Four Corners Welding & Gas Supply also anticipates a level year in 2021, according to President Amber Chisamore. Chisamore notes that there is uncertainty in the oil/gas refining and coal industries, as nobody is sure how they will be impacted by a Biden presidency. “There is also uncertainty with stimulus and CARES act funds being distributed in our rural area.” Chisamore points to “pressure to increase minimum wage at an unsustainable level” as a detrimental trend for Four Corners. She expects “more of an L-shape” recovery and is not sure that the area will ever fully recover.

Continuing the trend, Brad Armstrong, President of General Air, also forecasts a level year, due in part to the impact of COVID shutdowns and the low price of oil. “COVID definitely impacted our forecast,” says Armstrong. “We expect a V-shaped recovery, but not until Q3 2021. Our growth will need to come from market-share gains in our traditional verticals vs. new growth markets.”

Regional improvements and competitor volatility are just two of the factors that will help drive Complete Welders Supply to an expected 12% growth in 2021, says CEO Benjamin Bisconer. Like many others, Complete Welders Supply has seen the expanding cannabis industry as a growth market for the company. Overall, Bisconer predicts a V-shaped recovery in the coming year.

Dave Burnett, President of DJB Gas Services Inc. projects a 5-8% growth in 2021, depending on how the government continues to address the pandemic. DJB has seen product supply problems, but Burnett expects that to be less of an issue in 2021 and beyond. He says, “We were up 2-3% in 2020, but that was way below our normal growth. We had a V-shaped recovery during the last half of 2020, but it looks like it may turn into a U-shaped one.” While DJB is always on the lookout for acquisition opportunities, it does not have concrete expansion plans for 2021. Two growth markets for DJB are dry ice and biotech.
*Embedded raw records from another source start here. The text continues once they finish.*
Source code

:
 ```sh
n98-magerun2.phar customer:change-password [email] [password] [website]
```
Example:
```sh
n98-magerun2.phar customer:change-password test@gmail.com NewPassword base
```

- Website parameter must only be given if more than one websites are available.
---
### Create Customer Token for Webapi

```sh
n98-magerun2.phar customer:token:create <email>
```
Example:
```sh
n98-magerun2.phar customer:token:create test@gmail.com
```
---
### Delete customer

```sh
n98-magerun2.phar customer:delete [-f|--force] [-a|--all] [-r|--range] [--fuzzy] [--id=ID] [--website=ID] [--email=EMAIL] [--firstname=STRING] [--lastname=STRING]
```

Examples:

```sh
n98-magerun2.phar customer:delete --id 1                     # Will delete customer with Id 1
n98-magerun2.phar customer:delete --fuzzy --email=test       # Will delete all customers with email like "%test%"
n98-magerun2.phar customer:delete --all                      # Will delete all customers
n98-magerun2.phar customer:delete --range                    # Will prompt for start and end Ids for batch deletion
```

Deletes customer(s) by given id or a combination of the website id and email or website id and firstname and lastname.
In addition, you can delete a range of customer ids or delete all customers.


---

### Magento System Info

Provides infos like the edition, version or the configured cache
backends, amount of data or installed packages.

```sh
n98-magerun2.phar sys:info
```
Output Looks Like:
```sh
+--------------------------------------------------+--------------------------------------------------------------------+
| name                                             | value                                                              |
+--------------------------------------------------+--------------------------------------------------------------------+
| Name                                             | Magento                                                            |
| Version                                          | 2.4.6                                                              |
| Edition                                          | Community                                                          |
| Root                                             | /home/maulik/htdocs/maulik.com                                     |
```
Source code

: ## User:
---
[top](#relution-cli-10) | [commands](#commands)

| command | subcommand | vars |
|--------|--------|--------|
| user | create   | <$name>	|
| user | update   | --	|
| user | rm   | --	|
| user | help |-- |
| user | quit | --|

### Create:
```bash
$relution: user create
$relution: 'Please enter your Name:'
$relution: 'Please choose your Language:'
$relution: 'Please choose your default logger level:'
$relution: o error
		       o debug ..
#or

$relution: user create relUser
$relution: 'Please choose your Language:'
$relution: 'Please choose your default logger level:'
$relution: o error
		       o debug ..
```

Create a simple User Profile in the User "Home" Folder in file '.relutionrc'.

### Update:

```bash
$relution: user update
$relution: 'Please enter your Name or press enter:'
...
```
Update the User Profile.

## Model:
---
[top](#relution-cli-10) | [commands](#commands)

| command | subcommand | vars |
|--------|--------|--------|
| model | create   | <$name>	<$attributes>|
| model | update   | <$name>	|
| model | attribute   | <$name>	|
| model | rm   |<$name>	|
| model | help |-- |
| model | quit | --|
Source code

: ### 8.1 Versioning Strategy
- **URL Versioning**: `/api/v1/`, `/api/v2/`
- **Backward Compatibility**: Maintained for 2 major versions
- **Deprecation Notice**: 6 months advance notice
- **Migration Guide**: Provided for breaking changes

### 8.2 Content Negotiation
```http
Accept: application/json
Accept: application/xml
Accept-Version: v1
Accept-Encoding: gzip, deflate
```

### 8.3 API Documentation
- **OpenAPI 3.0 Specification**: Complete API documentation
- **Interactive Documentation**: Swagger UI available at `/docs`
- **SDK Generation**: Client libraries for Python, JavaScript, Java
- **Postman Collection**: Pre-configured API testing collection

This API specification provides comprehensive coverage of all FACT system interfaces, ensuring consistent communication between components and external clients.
Industrial Source also expects a 5-8% growth this year, according to Co-President Bob Laing. “If we get vaccinations soon enough, business should rebound quickly,” says Laing. A trend that has emerged that could impact that projection is the continued tightening of the CO2 supply in the Northwest. According to Laing, “We are constantly investing in our capabilities. We hope our investments will impact our business in a positive way. I’m sure we are like many that really can’t give an accurate forecast until the virus’s impact subsides. We hope and expect a V-shaped recovery.”

Oxarc, Inc. projects for a modest 1-2% growth, says Executive Vice President Michael Sutley. This is due, in part, to increased material and compliance cost, as well as the political environment changing the compliance landscape and making it more difficult to do business. Oxarc will continue to invest in assets to help grow the business and support growth when things get better. One industry that Oxarc is involved in that will help drive that growth is the cannabis industry. “The cannabis industry continues to expand and consolidate,” says Sutley. “This is going to be an area where we can grow.”

While Rainier Welding Supplies Owner Jeffrey Michaelson forecasts a 2-3% growth in 2021, he notes that, “The supply chain must get better,” before there can be a return to robust growth. For 2021, Michaelson projects a U-shaped recovery. He notes that the projected growth is contingent on construction financing.

Vern Lewis Welding Supply, Inc. will see a growth of 5-10% in 2021 due in large part to the “booming economy in Arizona.” The company’s projection is “unaffected” by the COVID-19 pandemic. Vern Lewis will complete its central distribution project this year, giving it a new location. As others have noted, cannabis will be a growth market for Vern Lewis, as it was recently legalized in the state.